* [TASK DIRECTIONS]
Tally the lines below that hold the string "down", and report the tally by itself.

* [INPUT RECORDS]

========================================================================

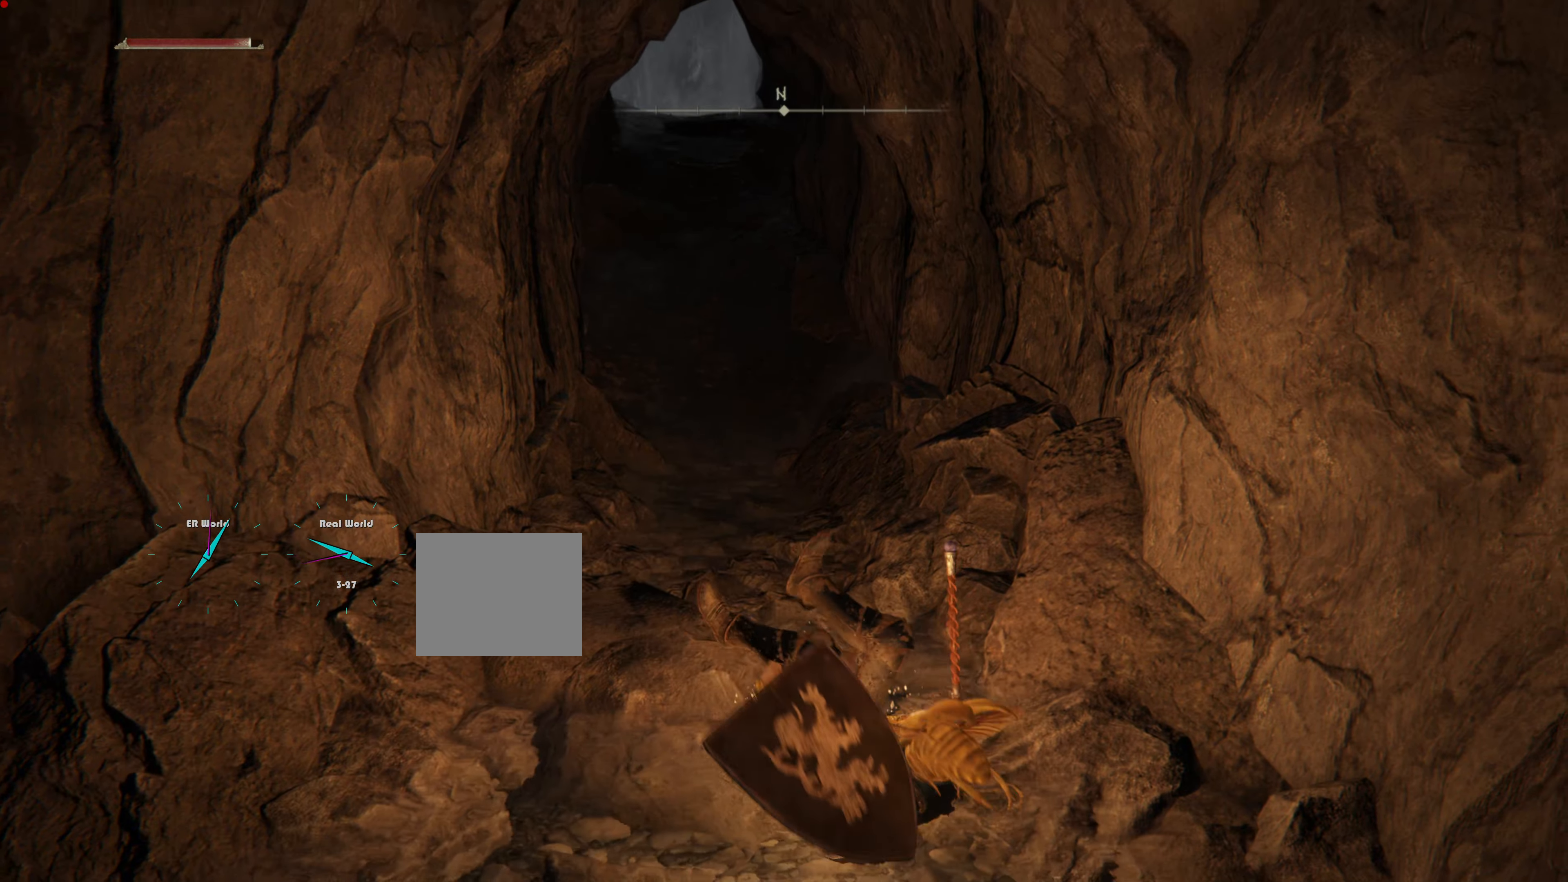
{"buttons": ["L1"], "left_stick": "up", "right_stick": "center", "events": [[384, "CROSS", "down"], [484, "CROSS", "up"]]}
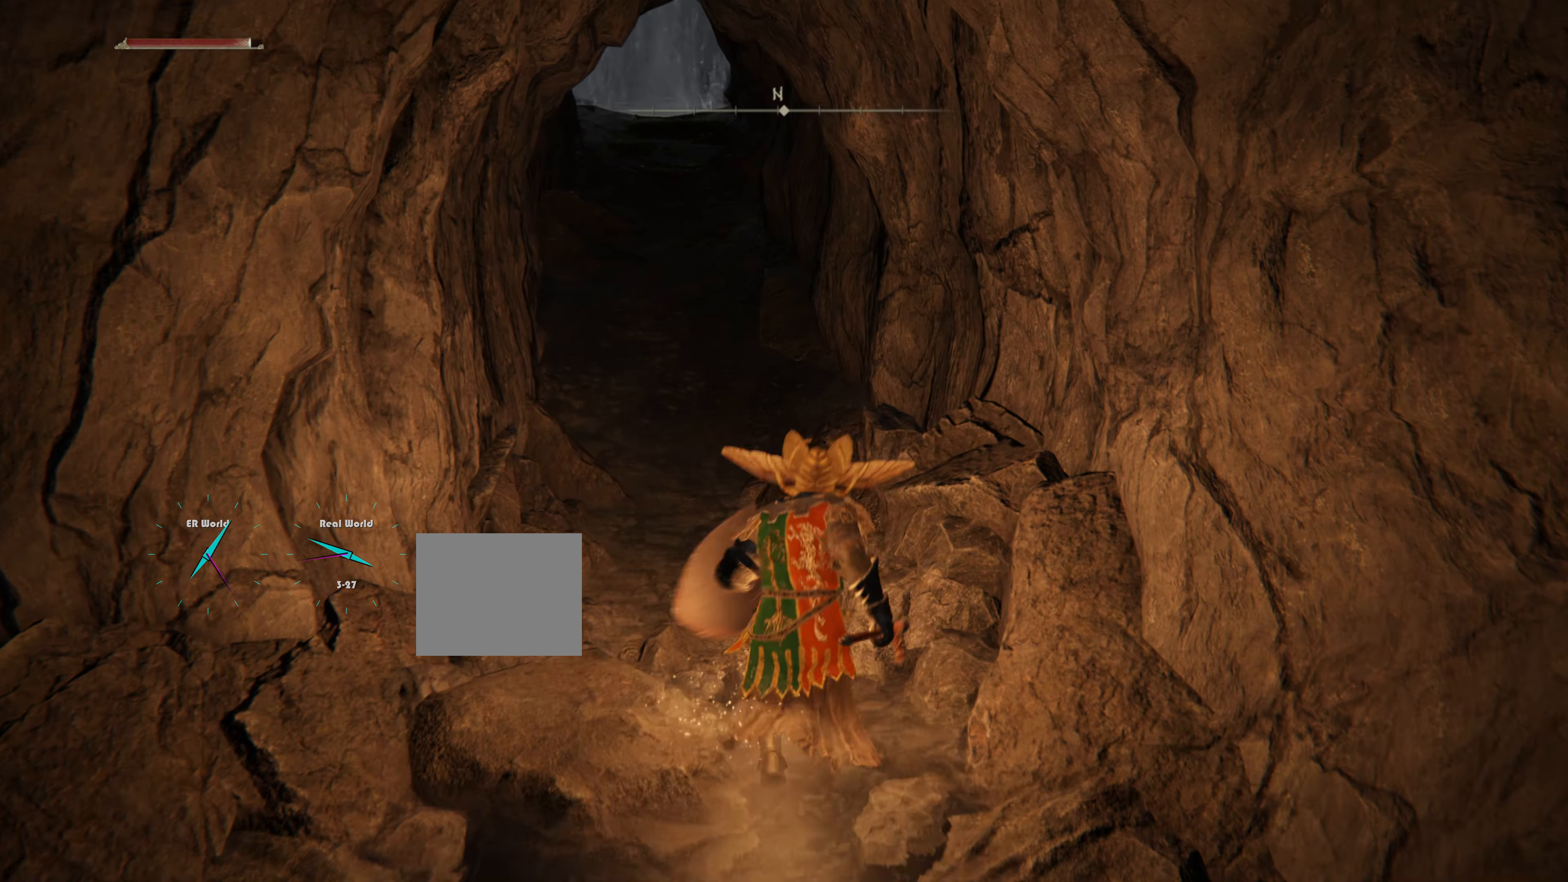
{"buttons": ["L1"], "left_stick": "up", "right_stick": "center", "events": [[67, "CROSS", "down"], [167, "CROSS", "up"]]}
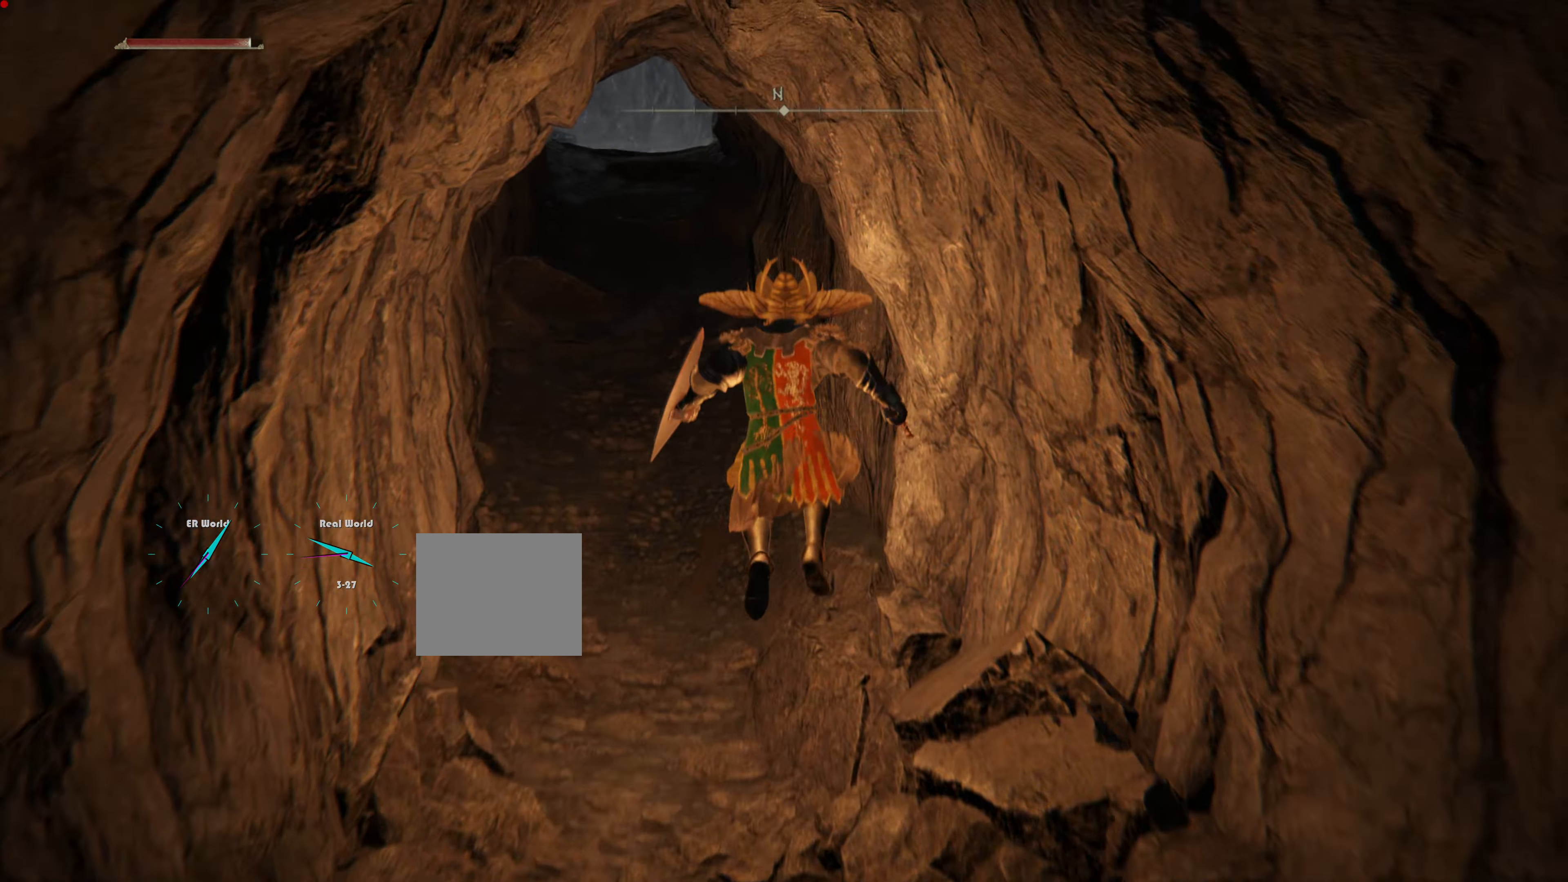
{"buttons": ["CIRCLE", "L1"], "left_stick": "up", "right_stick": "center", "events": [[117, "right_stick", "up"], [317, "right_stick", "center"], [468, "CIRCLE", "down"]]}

========================================================================

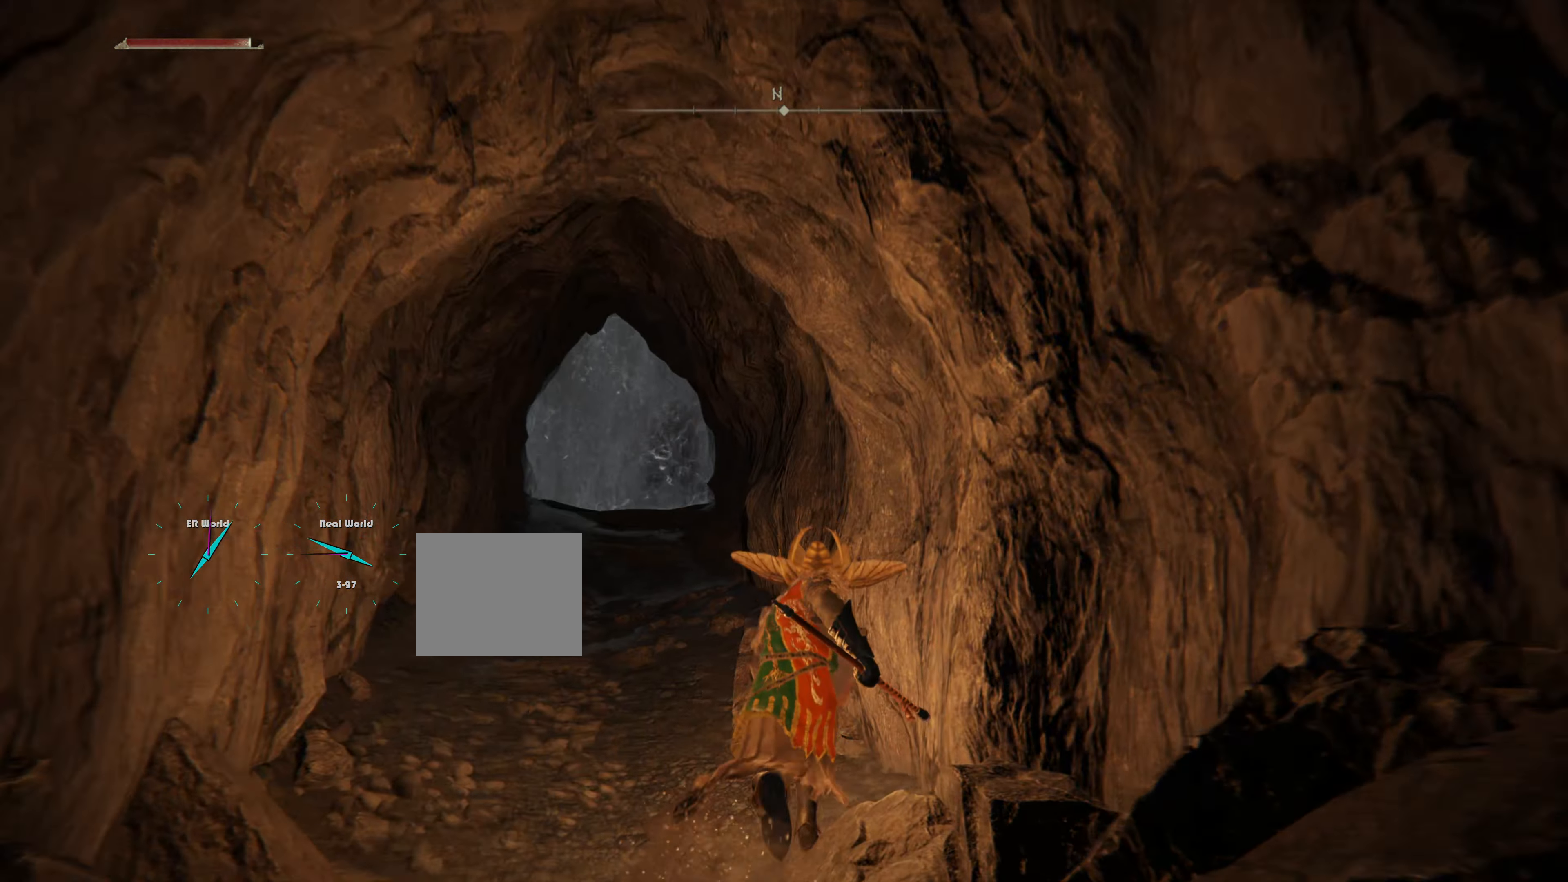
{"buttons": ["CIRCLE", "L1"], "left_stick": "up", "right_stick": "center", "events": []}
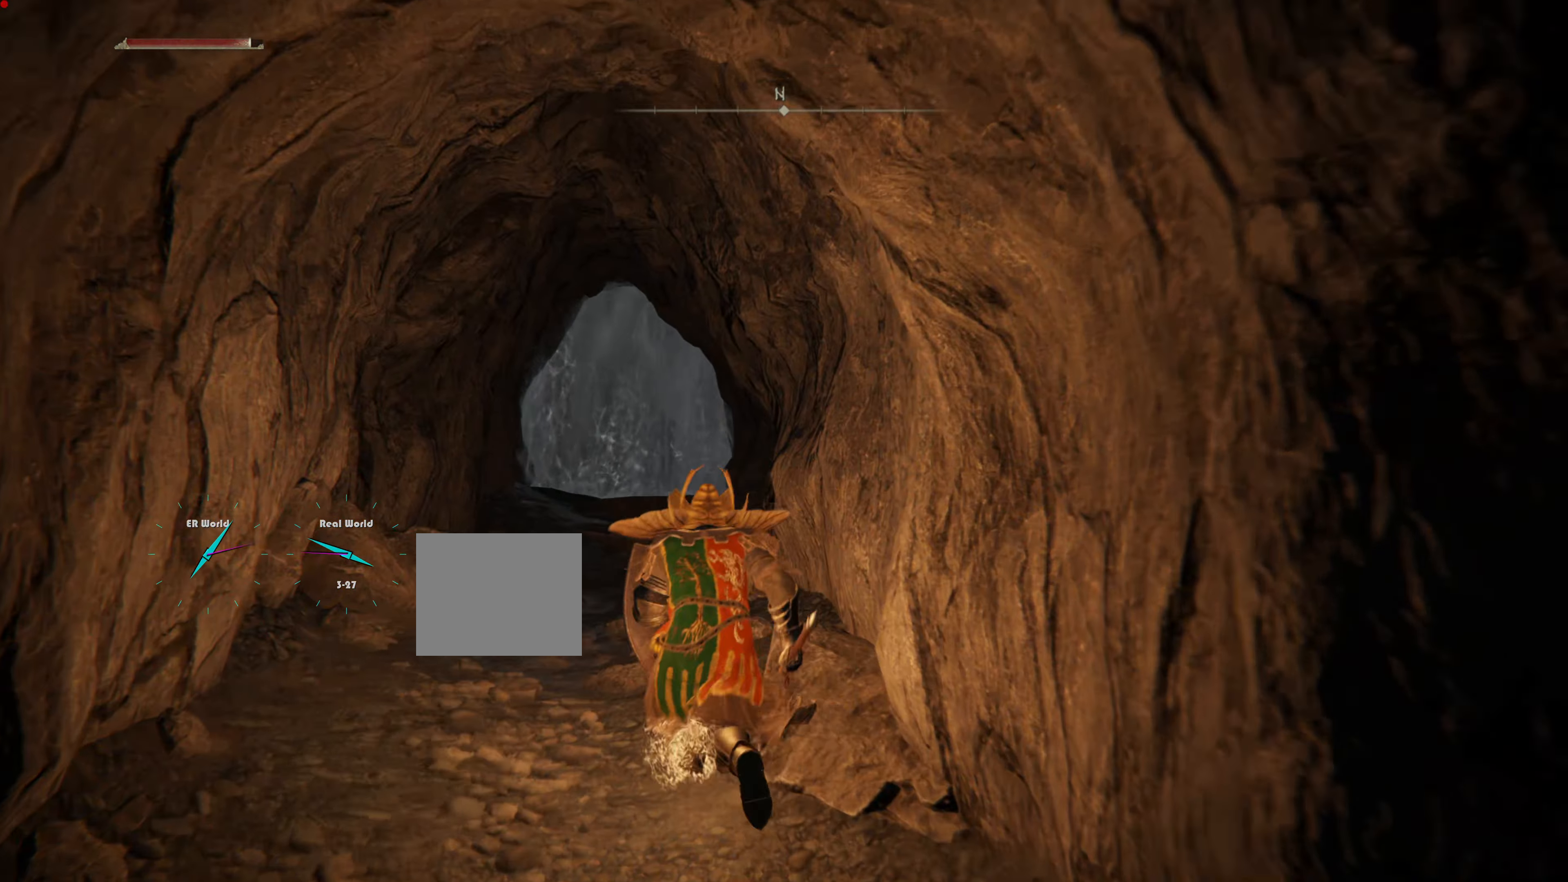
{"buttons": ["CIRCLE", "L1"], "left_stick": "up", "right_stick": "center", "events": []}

========================================================================

* [EXERCISE RESULT]
3